Colombia’s central bank kept borrowing costs unchanged for a third month, citing the deepening European debt crisis, slower-than-expected April inflation and lower oil prices.
The seven-member board, led by bank chief Jose Dario Uribe, voted unanimously to keep the overnight lending rate at a three-year high of 5.25 percent today, matching the forecast of all 26 economists surveyed by Bloomberg.
“Recent events in Europe increase the risk of a heavy recession in that continent, with scarce space for fiscal and monetary policies to combat it, and a fragile financial system,” Uribe said in Bogota today. “The higher chance of this scenario coming to pass increased the uncertainty on the central forecasts for Colombian growth.”
Colombia has defied a global trend for lower rates as domestic demand and record foreign investment helped power the fastest economic growth since 2007. As policy makers cite the risks of consumer-loan growth, which reached 22 percent in March, economists are sticking with forecasts for higher interest rates later this year, while traders see no change after inflation slowed to within the target range.
Policy makers will probably hold rates until at least October, said Andres Langebaek, a senior economist at Banco Davivienda SA.
“The outlook for inflation is very close to the 3 percent target and with growth decelerating we don’t see a need to raise rates,” Langebaek said, speaking by telephone from Bogota. “The situation in Europe is a big worry, and growth could fall short of what people now expect.”
Banco de la Republica has increased the key rate nine times since February 2011, raising it from a record low 3 percent as inflation accelerated to as fast as 4.02 percent in October.
Annual inflation quickened to 3.43 percent in April, from 3.4 percent in March. Uribe said the April figure was less than expected, and that inflation risks are “moderate”. Colombia targets consumer price increases of 3 percent, plus or minus one percentage point.
Policy makers said they have the tools to provide liquidity in local and foreign currency in an atmosphere of international financial turbulence. The peso appreciated 0.3 percent to 1827.50 per U.S. dollar as of 12:45 p.m. local time.
Trading in six-month and one-year interest-rate swaps reflect bets that rates won’t change through the rest of the year. Six-month swaps were little changed at 5.12 percent on May 25 from a record-high 5.48 percent Feb. 22, two days before policy makers raised borrowing costs. One-year swaps rose one basis point, or 0.01 percentage point, to 5.2 percent on May 25.

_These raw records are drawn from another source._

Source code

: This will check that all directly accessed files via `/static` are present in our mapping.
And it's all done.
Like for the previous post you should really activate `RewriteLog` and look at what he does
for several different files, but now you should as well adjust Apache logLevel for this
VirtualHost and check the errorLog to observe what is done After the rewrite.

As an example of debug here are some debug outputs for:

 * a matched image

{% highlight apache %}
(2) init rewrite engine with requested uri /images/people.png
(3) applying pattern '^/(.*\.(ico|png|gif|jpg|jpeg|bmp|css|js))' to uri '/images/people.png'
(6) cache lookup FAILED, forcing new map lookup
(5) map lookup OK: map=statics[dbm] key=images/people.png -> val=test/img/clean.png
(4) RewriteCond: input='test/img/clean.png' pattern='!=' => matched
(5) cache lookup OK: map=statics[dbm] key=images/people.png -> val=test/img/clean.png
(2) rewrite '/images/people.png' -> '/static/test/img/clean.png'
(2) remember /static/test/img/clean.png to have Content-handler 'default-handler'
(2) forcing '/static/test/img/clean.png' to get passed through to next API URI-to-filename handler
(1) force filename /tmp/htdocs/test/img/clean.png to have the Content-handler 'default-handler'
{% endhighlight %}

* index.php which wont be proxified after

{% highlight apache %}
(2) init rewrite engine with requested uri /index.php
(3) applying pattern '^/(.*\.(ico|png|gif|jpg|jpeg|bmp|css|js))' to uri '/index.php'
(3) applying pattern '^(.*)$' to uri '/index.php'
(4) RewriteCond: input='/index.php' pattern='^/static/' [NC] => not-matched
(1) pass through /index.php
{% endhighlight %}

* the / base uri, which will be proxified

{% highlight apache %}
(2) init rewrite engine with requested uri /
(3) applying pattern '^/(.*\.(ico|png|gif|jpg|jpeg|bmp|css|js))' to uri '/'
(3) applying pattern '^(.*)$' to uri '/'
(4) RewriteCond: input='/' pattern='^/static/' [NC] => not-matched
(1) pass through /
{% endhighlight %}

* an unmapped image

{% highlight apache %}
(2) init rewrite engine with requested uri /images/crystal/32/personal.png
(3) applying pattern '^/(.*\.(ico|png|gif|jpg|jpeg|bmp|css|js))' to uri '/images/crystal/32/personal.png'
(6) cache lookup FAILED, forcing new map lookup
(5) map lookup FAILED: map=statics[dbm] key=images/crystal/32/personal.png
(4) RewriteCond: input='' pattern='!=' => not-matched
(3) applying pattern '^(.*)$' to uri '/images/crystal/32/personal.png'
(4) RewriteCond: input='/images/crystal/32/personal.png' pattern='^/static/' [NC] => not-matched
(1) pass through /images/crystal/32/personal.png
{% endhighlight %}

By contrast, the median estimate of 26 economists surveyed by Citigroup Inc. points to a 25 basis-point increase to the key rate by year-end, according to a report published May 23. That’s in line with a May 11 central bank report showing most economists expect policy makers to raise the lending rate a quarter point to 5.5 percent in September.
The South American nation moved to slow the pace of consumer credit growth earlier this month by increasing reserve requirements for lenders that have seen a rise in delinquent loans. Forcing banks to set more money aside will help avoid “future problems,” Finance Minister Juan Carlos Echeverry said in a May 18 statement.
Policy makers will need to raise interest rates further this year to maintain inflation in check amid the surge in lending, according to Felipe Campos, the head analyst at Alianza Valores brokerage in Bogota.
“The internal dynamics, with consumer lending growing at a strong pace, risks stoking inflation,” Campos said in a telephone interview before the rate decision. He forecasts policy makers will raise the key rate in the second half of the year to 5.5 percent.
Consumer borrowing is increasing after the economy grew 5.9 percent last year, the most since gross domestic product jumped 6.9 percent in 2007. The economy will grow about 5 percent in 2012, Uribe said in the May 18 presentation. That compares with International Monetary Fund forecasts for expansion of 5.5 percent this year in Peru, 2.1 percent in the U.S. and 3 percent in Brazil.
Colombia’s industrial production fell 0.9 percent in March from a year earlier, the first annual decline since October 2009. Retail sales rose 5.1 percent in the same month, the 30th consecutive month of increases.
“It’s very difficult to think the central will keep on lifting rates,” said Munir Jalil, the chief economist at Citigroup’s Colombia unit, speaking by telephone before the interest rate decision. “At a moment when the economy is decelerating, there is no pressure” to raise borrowing costs, he said.